--- GIVEN PASSAGE ---
★ ★ ★ ★

| single | # url-normalize
[tests]
[Coveralls]
[PyPI]
A Python library for standardizing and normalizing URLs with support for
internationalized domain names (IDN).
## Table of Contents
- [Introduction]
- [Features]
- [Installation]
- [Usage]
  - [Python API]
  - [Command Line]
- [Documentation]
- [Contributing]
- [License]
## Introduction
url-normalize provides a robust URI normalization function that:
- Takes care of IDN domains.
- Always provides the URI scheme in lowercase characters.
- Always provides the host, if any, in lowercase characters.
- Only performs percent-encoding where it is essential.
- Always uses uppercase A-through-F characters when percent-encoding.
- Prevents dot-segments appearing in non-relative URI paths.
- For schemes that define a default authority, uses an empty authority if
the
  default is desired.
- For schemes that define an empty path to be equivalent to a path of "/",
  uses "/".

★ ★ ★ ★

--- DATA ROWS ---
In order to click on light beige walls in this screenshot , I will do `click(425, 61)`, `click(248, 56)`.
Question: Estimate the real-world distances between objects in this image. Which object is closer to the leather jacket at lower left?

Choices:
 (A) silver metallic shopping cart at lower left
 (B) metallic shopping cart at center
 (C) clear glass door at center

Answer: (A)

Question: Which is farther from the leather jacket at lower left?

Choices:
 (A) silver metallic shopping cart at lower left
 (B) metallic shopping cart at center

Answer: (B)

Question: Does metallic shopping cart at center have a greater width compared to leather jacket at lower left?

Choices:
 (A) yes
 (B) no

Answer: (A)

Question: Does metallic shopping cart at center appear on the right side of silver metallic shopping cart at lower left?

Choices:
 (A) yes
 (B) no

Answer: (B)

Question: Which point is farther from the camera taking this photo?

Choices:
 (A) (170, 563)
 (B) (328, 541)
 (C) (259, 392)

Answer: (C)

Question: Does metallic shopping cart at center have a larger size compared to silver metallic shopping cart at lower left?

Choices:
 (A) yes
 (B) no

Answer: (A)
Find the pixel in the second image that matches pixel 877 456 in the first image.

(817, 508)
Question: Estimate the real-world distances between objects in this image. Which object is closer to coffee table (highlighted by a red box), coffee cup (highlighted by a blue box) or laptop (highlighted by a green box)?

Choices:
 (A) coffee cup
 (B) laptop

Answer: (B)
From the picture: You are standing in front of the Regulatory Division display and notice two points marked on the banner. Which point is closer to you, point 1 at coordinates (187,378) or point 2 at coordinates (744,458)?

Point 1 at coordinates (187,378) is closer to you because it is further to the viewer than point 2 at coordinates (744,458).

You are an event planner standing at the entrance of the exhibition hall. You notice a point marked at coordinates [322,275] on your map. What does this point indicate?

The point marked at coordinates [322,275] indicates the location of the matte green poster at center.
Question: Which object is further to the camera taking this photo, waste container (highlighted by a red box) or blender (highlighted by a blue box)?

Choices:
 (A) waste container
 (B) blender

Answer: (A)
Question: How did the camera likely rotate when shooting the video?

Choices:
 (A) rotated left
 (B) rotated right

★ ★ ★ ★

--- TASKS AND EXERCISES ---
A – In the url-normalize README, what case does the library use for the A-through-F characters when percent-encoding?
B – Pick up the url-normalize README where it stops and keep writing it.

--- FINAL ANSWERS ---
A – Uppercase.

B –
- For schemes that define a port, uses an empty port if the default is
desired
- Ensures all portions of the URI are utf-8 encoded NFC from Unicode
strings
Inspired by Sam Ruby's [urlnorm.py]
## Features
- **IDN Support**: Full internationalized domain name handling
- **Configurable Defaults**:
  - Customizable default scheme (https by default)
  - Configurable default domain for absolute paths
- **Query Parameter Control**:
  - Parameter filtering with allowlists
  - Support for domain-specific parameter rules
- **Versatile URL Handling**:
  - Empty string URLs
  - Double slash URLs (//domain.tld)
  - Shebang (#!) URLs
- **Developer Friendly**:
  - Cross-version Python compatibility (3.8+)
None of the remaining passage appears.